Science challenge
Researchers, conservationists and decision-makers have long recognised the importance of understanding processes that determine how ecosystems function, how and why they may be changing, and how resilient they are to both short-term and more sustained disturbances. This need is served through a continuously evolving scientific understanding founded on inter-dependent disciplines of repeated observation, controlled experiments and process-based and mathematical modelling. The UK Environmental Change Network was established in 1992 as a network of instrumented sites spanning a wide range of ecosystems at which sustained long-term observations of selected physical, chemical and biological variables are made according to tightly defined protocols. It is one component of range of increasingly integrated activities and infrastructures that aim to better understand the nature, causes and consequences of environmental change.
Project summary
The Environmental Change Network supports the detection, interpretation and forecasting of environmental change and its impacts on soils, waters and biodiversity in a wide range of terrestrial and freshwater habitats. It is the only UK network making relatively high frequency measurements of key physical, chemical and biological elements of the terrestrial natural environment in close proximity, and is providing unique insights into fine-scale variation and change, and driver-response relationships. As such, it provides a unique contribution to the UK’s wider environmental change evidence base for terrestrial systems that also comprises more spatially extensive but less temporally intensive national surveys and citizen science monitoring. ECN datasets - many of which span over two decades - are published regularly under an Open Government Licence. Measurements and site maintenance are sponsored by several UK institutes and agencies. For a period of time, ECN also included a freshwater component. Whilst data from these sites are no longer incorporated into the central ECN database, many freshwater sites are still routinely monitored and data are held by the monitoring organisations involved.

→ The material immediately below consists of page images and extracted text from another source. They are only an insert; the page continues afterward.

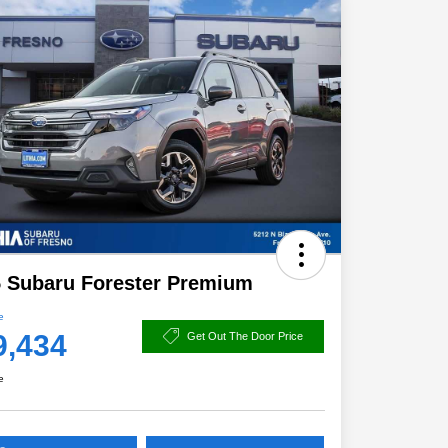
 Subaru Forester Premium
e
9,434
Get Out The Door Price
e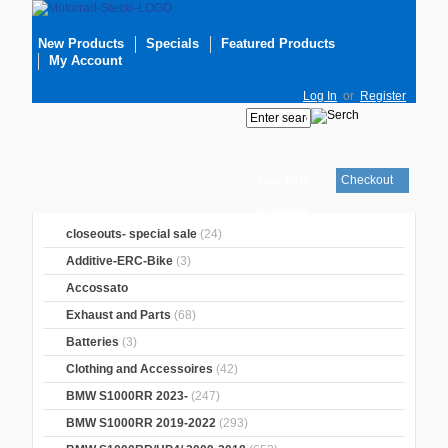
New Products
Specials
Featured Products
My Account
Log In
or
Register
Checkout
Your cart
is empty
closeouts- special sale
(24)
Additive-ERC-Bike
(3)
Accossato
Exhaust and Parts
(68)
Batteries
(3)
Clothing and Accessoires
(42)
BMW S1000RR 2023-
(247)
BMW S1000RR 2019-2022
(293)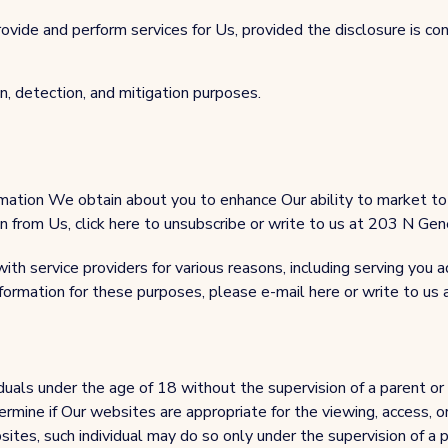
rovide and perform services for Us, provided the disclosure is co
n, detection, and mitigation purposes.
mation We obtain about you to enhance Our ability to market to 
ion from Us, click here to unsubscribe or write to us at 203 N 
th service providers for various reasons, including serving you a
nformation for these purposes, please e-mail here or write to 
uals under the age of 18 without the supervision of a parent or
rmine if Our websites are appropriate for the viewing, access, or
sites, such individual may do so only under the supervision of a p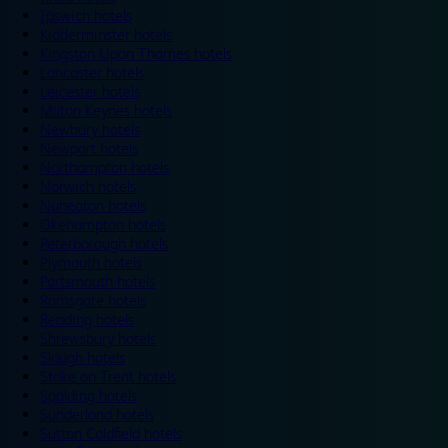
Ipswich hotels
Kidderminster hotels
Kingston Upon Thames hotels
Lancaster hotels
Leicester hotels
Milton Keynes hotels
Newbury hotels
Newport hotels
Northampton hotels
Norwich hotels
Nuneaton hotels
Okehampton hotels
Peterborough hotels
Plymouth hotels
Portsmouth hotels
Ramsgate hotels
Reading hotels
Shrewsbury hotels
Slough hotels
Stoke on Trent hotels
Spalding hotels
Sunderland hotels
Sutton Coldfield hotels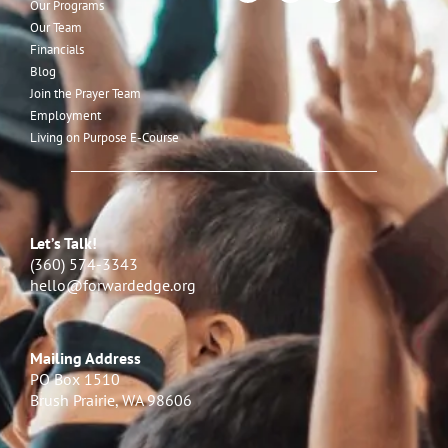
Our Programs
Our Team
Financials
Blog
Join the Prayer Team
Employment
Living on Purpose E-Course
Let’s Talk!
(360) 574-3343
hello@forwardedge.org
Mailing Address
PO Box 1510
Brush Prairie, WA 98606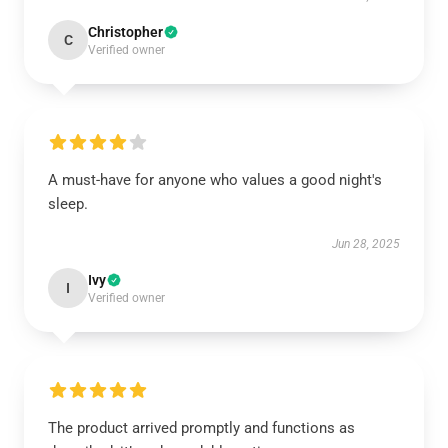
Christopher
C
Verified owner
A must-have for anyone who values a good night's
sleep.
Jun 28, 2025
Ivy
I
Verified owner
The product arrived promptly and functions as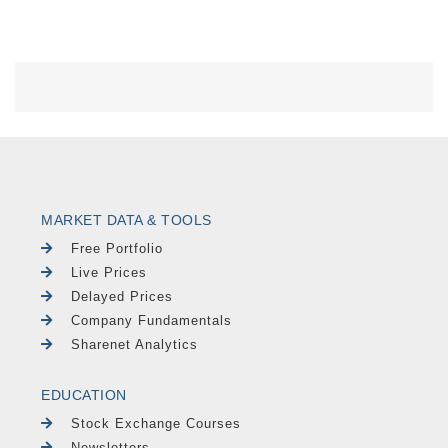
MARKET DATA & TOOLS
Free Portfolio
Live Prices
Delayed Prices
Company Fundamentals
Sharenet Analytics
EDUCATION
Stock Exchange Courses
Newsletters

UKCEH's UK-SCAPE Programme enables UKCEH to coordinate the wider ECN network, openly publish ECN datasets and operate three ECN terrestrial sites (Moor House, Wytham and Cairngorm). UK-SCAPE also allows us to integrate observations across a range of programmes in innovative ways to maximise their collective scientific value. ECN Central Coordination Unit staff at UKCEH work with other UKCEH staff involved across UK-SCAPE, the wider terrestrial and freshwater sciences community and the policy community, to maximise the scientific value of ECN’s datasets.
The Environmental Change Network is the UK's formal Long-Term Ecosystem Research (LTER) network: it is a member of the International Long-Term Ecological Research network, ILTER, and of ILTER's regional European community, eLTER. These connections, coupled with ECN's extensive database, have enabled experts in UKCEH to play a leading role in environmental informatics associated with long-term ecosystem data, as well as in the joint development of eLTER RI, the European Long-Term Ecosystem, critical zone and socio-ecological Research Infrastructure.